● **TASK MATERIAL**
╔══

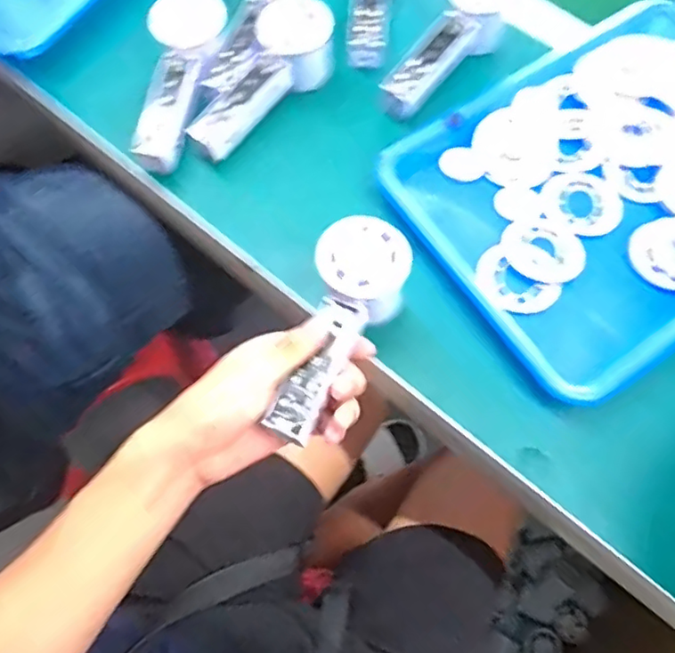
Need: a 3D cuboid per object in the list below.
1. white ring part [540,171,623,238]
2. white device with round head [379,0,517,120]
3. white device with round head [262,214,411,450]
[{"bbox_3d":[0.202,-0.102,0.501,0.063,0.004,0.057,35,72,12],"label":"white ring part"},{"bbox_3d":[0.093,-0.250,0.536,0.060,0.046,0.157,39,86,13],"label":"white device with round head"},{"bbox_3d":[0.000,-0.001,0.408,0.059,0.051,0.147,25,81,9],"label":"white device with round head"}]

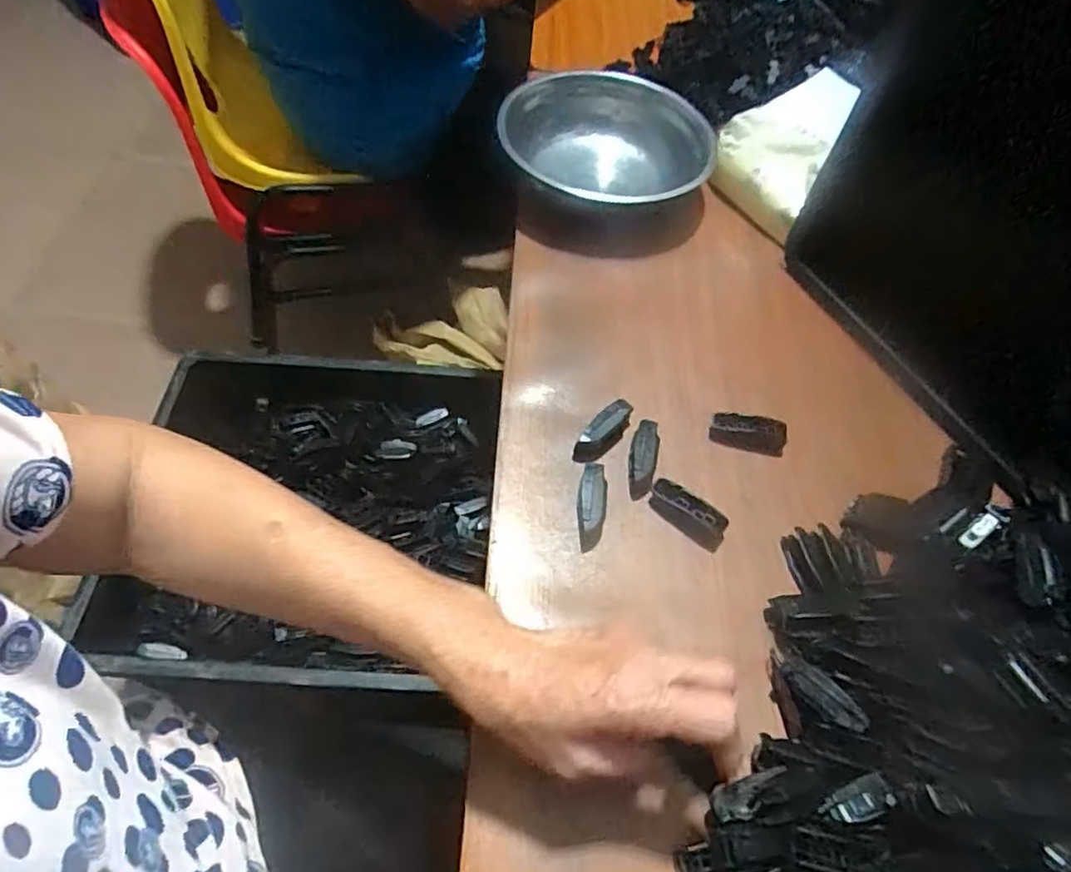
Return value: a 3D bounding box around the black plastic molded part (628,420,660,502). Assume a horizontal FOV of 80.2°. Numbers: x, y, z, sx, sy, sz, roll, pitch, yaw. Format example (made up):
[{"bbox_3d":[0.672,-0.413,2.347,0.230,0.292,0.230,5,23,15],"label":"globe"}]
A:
[{"bbox_3d":[0.078,0.016,0.464,0.020,0.015,0.060,15,57,4],"label":"black plastic molded part"}]

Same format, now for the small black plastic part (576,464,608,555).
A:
[{"bbox_3d":[0.039,0.048,0.436,0.019,0.014,0.060,7,57,-1],"label":"small black plastic part"}]

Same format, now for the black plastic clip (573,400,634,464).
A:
[{"bbox_3d":[0.051,-0.004,0.470,0.020,0.015,0.061,39,62,18],"label":"black plastic clip"}]

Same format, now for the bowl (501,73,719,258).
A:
[{"bbox_3d":[0.068,-0.286,0.640,0.208,0.083,0.198,17,57,5],"label":"bowl"}]

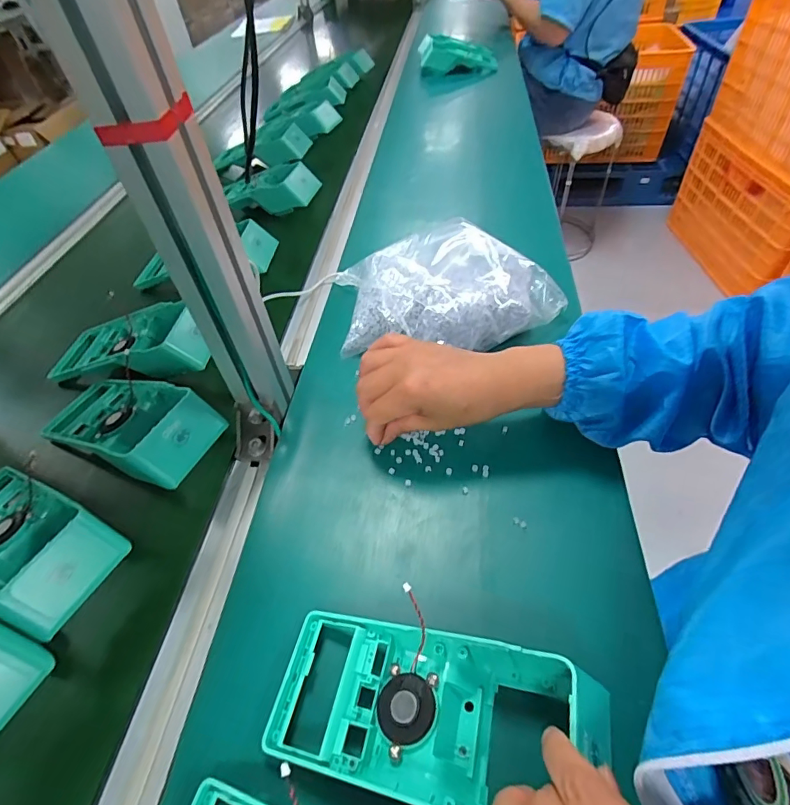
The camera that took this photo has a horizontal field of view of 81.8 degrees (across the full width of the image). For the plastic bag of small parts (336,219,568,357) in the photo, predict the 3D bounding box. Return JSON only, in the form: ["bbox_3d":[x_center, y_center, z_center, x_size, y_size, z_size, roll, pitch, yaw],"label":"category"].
[{"bbox_3d":[0.058,-0.133,0.511,0.248,0.062,0.155,0,50,5],"label":"plastic bag of small parts"}]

╚══

● **INSTRUCTIONS TO FOLLOW**
The answer must be the lines of the entries above, written out exactly from the first through the one with "2. white device", and no pictures.

● **TASK RESPONSE**
Need: a 3D cuboid per object in the list below.
1. white ring part [540,171,623,238]
2. white device with round head [379,0,517,120]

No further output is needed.